Zijne Heiligheid (aba) zei dat het incident van Hazrat Umar (ra) over dat hij de Heilige Profeet (sa) naar de Ka’bah volgde, door de Beloofde Messias (as) bij drie verschillende gelegenheden wordt genoemd. Daarom is het mogelijk dat Hazrat Umar (ra) na dit incident toch opnieuw tegen de Heilige Profeet (s) werd opgehitst en hij hieraan toe gaf, waarna het andere incident plaatsvond met zijn zus en zwager.
Zijne Heiligheid (aba) zei dat nadat Hazrat ‘Umar (ra) de Islam had aanvaard, hij besloot dat hij naar de grootste tegenstander van de Islam moest gaan en hen op de hoogte moest brengen van zijn aanvaarding. Daarom ging hij naar Abu Jahl en vertelde hem dat hij de Islam had aanvaard. Aanvankelijk was Abu Jahl erg gastvrij geweest, maar toen hij dit nieuws hoorde, sloot hij de deur voor Hazrat Umar (ra) en vervloekte hem.
Zijne Heiligheid (aba) presenteerde een ander verhaal, waarin Hazrat Umar (ra) vroeg wie van de Quraish het meest tegen de Islam sprak en de meeste dingen verspreidde? Hij werd doorverwezen naar een man genaamd Jameel, en dus vertelde hij hem dat hij de Islam had aanvaard. Toen Jameel dit hoorde, ging hij naar de Ka’bah en zei hij tegen de menigte die aanwezig was dat Hazrat Umar (ra) een Sabi was geworden (Zo noemden de Mekkanen de Moslims). Hazrat Umar (ra) verkondigde luidkeels dat hij geen Sabi was geworden, maar eerder een moslim, en dat hij de Ene God en Zijn Boodschapper (sa) had aanvaard.
Zijne Heiligheid (aba) presenteerde ook een verhaal waarin een Metgezel (ra) verklaarde dat zij niet in staat waren om te bidden in de Ka’bah totdat Hazrat Umar (ra) de Islam accepteerde. In een andere overlevering verklaarde een Metgezel (ra) dat moslims na de aanvaarding van Hazrat Umar (ra) veel respect kregen.

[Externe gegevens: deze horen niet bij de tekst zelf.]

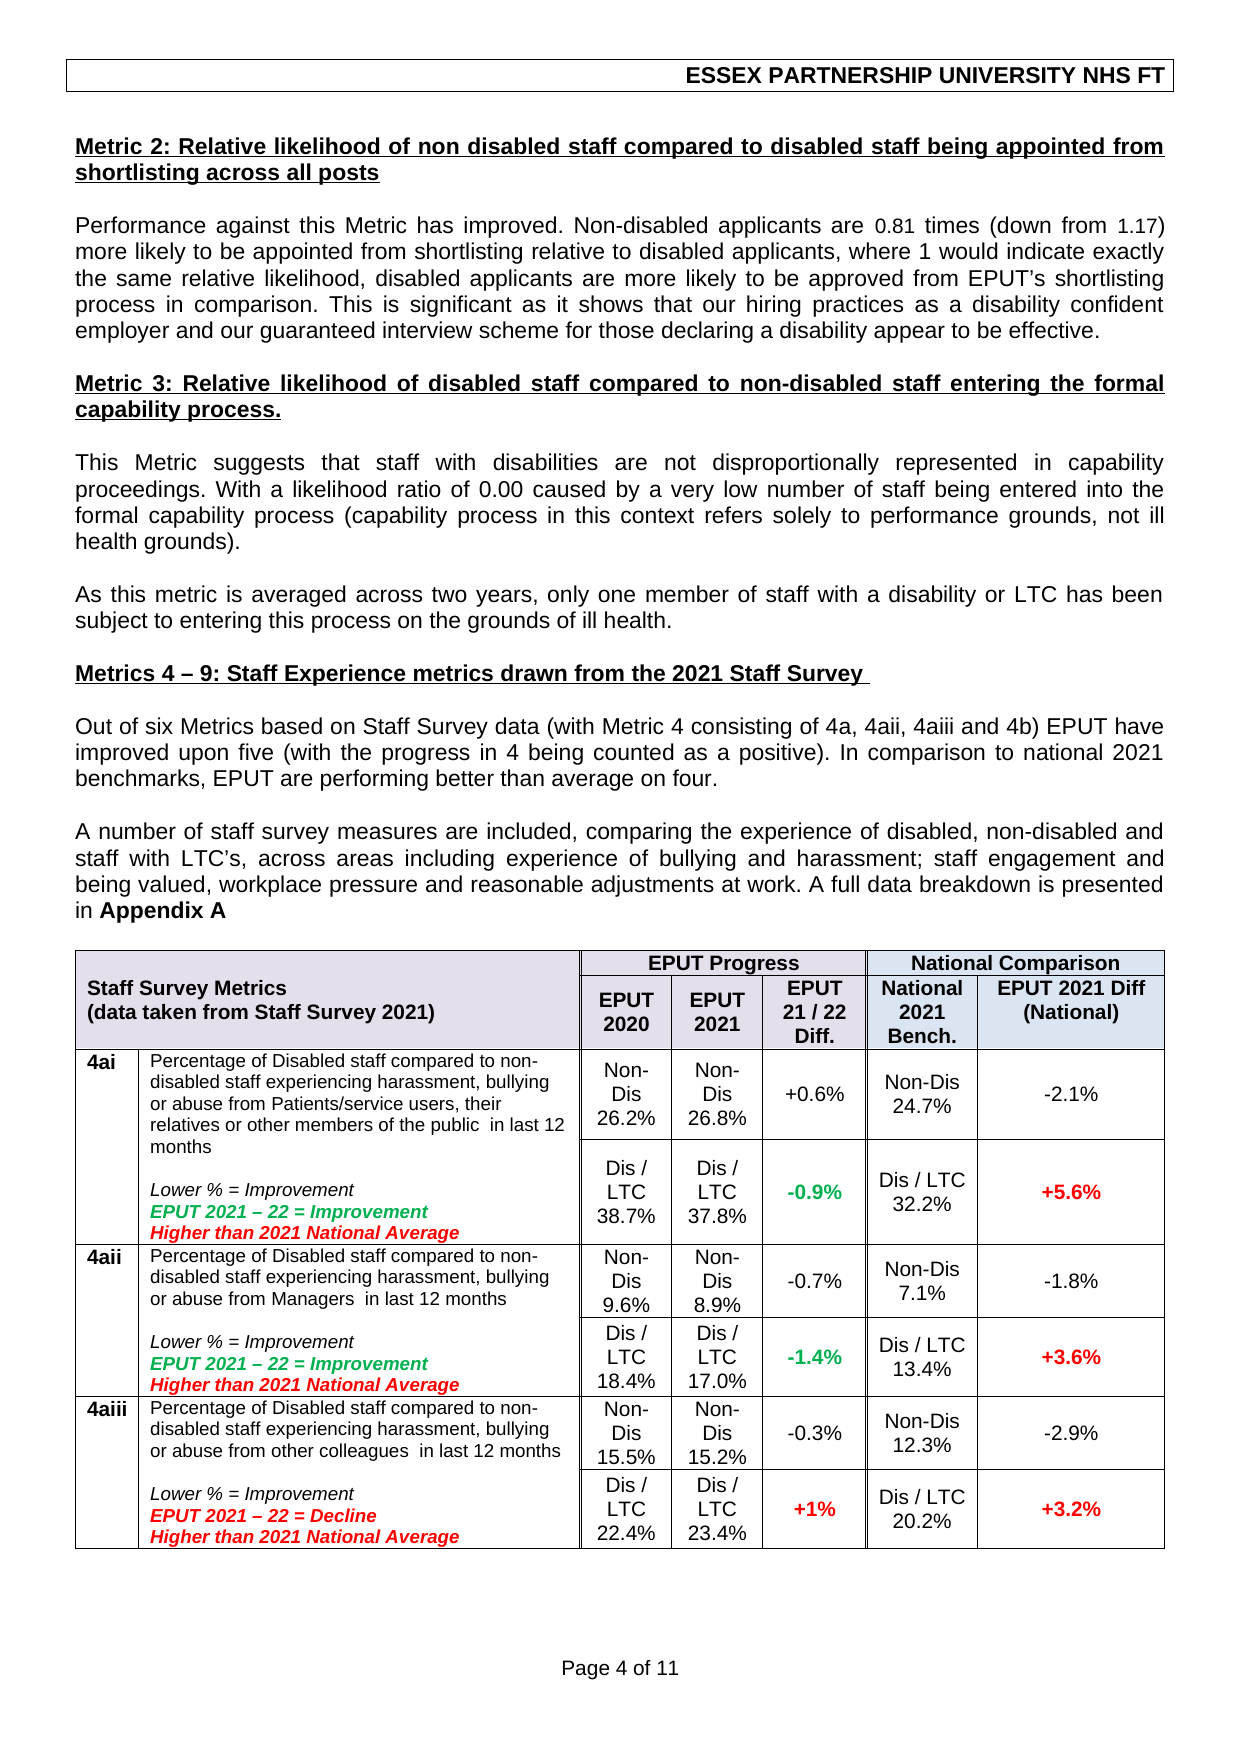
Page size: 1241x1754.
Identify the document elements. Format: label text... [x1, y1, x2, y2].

De migratie van Hazrat Umar (ra) naar Medina
Zijne Heiligheid (aba) zei dat Hazrat Umar (ra) een van de belangrijkste migranten naar Medina was, samen met twintig anderen. Er is overgeleverd dat hij door de Heilige Profeet Mohammed (s) werd gekoppeld in een band van broederschap met Hazrat Abu Bakr (ra) in Mekka, en in Medina met Hazrat Itban bin Malik (ra).
De woorden van de Adhan werden geopenbaard aan Hazrat Umar (ra)
Zijne Heiligheid (aba) zei dat Hazrat Abdullah (ra) op een dag naar de Heilige Profeet (s) ging en hem informeerde over zijn droom waarin hij de woorden van de Adhan (oproep tot het gebed) zag. Daarom droeg de Heilige Profeet (s) hem op om naar Hazrat Bilal (ra) te gaan en hem te vertellen de Adhan te doen. Toen Hazrat Umar (ra) deze woorden hoorde, ging hij naar de Heilige Profeet (s) en vertelde hem dat ook hij deze woorden in een droom had gehoord.
Zijne Heiligheid (aba) zei dat hij in de toekomst door zou gaan met het benadrukken van incidenten uit het leven van Hazrat Umar (ra).
Verantwoordelijkheden tijdens de Ramadan en het redden van onze toekomstige generaties
Zijne Heiligheid (aba) zei dat het vandaag de laatste vrijdag is van de Ramadan van dit jaar; maar het moet niet alleen hiertoe beperkt blijven. In feite zou deze vrijdag nieuwe wegen voor ons moeten openen in de toekomst, en de deugdzame gewoonten die we tijdens de Ramadan hebben ontwikkeld, moeten worden voortgezet en moeten toenemen. Als we dit niet doen, dan heeft het geen zin gehad om de maand Ramadan doorgebracht te hebben.
Zijne Heiligheid (aba) zei dat hij in de vorige vrijdagpreek de aandacht vestigde op het reciteren van Durood (het zenden van begroetingen aan de Heilige Profeet (s)), en istighfar (het zoeken naar de vergiffenis van God). Deze gebeden zijn echter niet alleen beperkt tot de Ramadan, ze moeten ook na de Ramadan worden gereciteerd.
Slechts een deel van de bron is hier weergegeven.